Reduced Adjoint Variational Data Assimilation for Estimation of Soil Moisture Profile

Spatially distributed soil moisture profiles are required for watershed applications such as drought and flood prediction, crop irrigation scheduling, pest management, and determining mobility with lightweight vehicles. Soil moisture is highly variable in space and time owing to the dynamics in soil hydraulic properties. Therefore, measurement and simulation of soil moisture pattern are of particular importance.

Satellite-based soil moisture can be obtained from passive microwave, active microwave, and optical sensors, although the coarse spatial resolution of passive microwave and the inability to obtain vertically resolved information from optical sensors limit their usefulness for watershed-scale applications.
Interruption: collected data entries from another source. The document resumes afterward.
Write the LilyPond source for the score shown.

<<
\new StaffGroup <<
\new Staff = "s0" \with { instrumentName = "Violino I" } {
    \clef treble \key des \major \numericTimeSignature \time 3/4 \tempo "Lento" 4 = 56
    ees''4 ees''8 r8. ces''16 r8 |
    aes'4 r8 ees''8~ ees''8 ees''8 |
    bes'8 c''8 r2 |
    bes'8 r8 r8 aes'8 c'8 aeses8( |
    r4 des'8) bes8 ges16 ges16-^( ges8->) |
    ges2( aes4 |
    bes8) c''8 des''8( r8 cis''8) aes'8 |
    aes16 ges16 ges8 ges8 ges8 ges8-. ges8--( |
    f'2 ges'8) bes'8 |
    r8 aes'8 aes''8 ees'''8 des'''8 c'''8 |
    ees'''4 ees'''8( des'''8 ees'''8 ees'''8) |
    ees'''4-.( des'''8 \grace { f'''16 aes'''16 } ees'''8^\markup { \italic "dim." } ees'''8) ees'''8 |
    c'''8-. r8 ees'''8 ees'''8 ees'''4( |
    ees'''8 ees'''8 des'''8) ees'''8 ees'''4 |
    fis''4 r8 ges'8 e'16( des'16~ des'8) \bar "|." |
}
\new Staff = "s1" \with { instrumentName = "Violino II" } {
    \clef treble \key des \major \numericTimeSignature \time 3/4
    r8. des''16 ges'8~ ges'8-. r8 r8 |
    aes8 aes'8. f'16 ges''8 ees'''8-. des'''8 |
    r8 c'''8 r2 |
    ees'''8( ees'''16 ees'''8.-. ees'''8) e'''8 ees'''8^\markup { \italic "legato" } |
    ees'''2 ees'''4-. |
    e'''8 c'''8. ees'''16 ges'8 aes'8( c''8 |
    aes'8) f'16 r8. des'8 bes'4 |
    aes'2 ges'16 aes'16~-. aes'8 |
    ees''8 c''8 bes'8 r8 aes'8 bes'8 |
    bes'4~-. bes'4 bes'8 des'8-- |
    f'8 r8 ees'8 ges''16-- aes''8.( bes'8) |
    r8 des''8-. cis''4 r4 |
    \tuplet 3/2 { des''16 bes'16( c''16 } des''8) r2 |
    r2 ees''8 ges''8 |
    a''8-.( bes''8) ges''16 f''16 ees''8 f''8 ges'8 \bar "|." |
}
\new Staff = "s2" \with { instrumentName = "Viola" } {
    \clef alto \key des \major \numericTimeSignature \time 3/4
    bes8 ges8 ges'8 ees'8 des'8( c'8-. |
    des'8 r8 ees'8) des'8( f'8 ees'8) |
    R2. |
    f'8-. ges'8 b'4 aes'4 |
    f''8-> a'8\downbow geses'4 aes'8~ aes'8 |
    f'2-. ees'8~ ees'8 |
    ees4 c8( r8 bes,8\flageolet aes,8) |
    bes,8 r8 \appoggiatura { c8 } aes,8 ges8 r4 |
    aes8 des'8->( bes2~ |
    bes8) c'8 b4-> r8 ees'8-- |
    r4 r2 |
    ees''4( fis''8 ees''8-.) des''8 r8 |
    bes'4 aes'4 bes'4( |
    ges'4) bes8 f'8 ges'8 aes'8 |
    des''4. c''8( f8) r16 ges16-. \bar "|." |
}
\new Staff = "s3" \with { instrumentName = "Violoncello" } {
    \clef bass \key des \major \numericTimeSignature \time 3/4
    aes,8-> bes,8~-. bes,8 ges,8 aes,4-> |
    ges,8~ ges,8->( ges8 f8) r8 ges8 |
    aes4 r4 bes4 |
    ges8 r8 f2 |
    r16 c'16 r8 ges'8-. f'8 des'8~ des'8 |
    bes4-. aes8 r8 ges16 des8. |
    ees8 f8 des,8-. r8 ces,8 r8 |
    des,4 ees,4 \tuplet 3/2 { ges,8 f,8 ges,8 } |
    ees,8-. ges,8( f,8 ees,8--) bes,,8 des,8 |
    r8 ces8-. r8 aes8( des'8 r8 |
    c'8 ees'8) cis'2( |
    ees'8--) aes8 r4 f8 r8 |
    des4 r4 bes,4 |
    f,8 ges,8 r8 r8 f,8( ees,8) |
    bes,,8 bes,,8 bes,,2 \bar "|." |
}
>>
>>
In a synthetic study the potential of using surface soil moisture measurements obtained from different satellite platforms to retrieve soil moisture profiles and soil hydraulic properties, will be explored using reduced order variational data assimilation procedures and a 1D mechanistic soil water model. Adjoint techniques namely variational data assimilation (4DVAR) is a well-known method for estimation of the unknown parameters of a physical system. This method improves a model consistency with available data by minimizing a cost function measuring the model–data misfit with respect to some model inputs and parameters. Associated with this type of method, however, are difficulties related to the coding of the adjoint model, which is needed to compute the gradient of the 4DVAR cost function. Proper orthogonal decomposition (POD) is a model reduction technique that uses an orthogonal transformation to convert a set of observations of possibly correlated variables into a set of values of linearly uncorrelated variables called POD modes. Two distinct approaches for POD in 4DVAR will be explored in this study. In the first approach, an optimization algorithm is applied in order to minimize the cost function entirely in the POD-reduced space. The second approach uses POD to approximate only the adjoint model. The accuracy and feasibility of the proposed approaches will be investigated through a synthetic study. The effect of assimilation strategy, measurement frequency, accuracy in surface soil moisture measurements, and soils differing in textural and hydraulic properties will be investigated. The approach will be able to assess the value of periodic space-borne observations of surface soil moisture for soil moisture profile estimation and for identifying the adequate conditions (e.g. temporal resolution and measurement accuracy) for remotely sensed soil moisture data assimilation.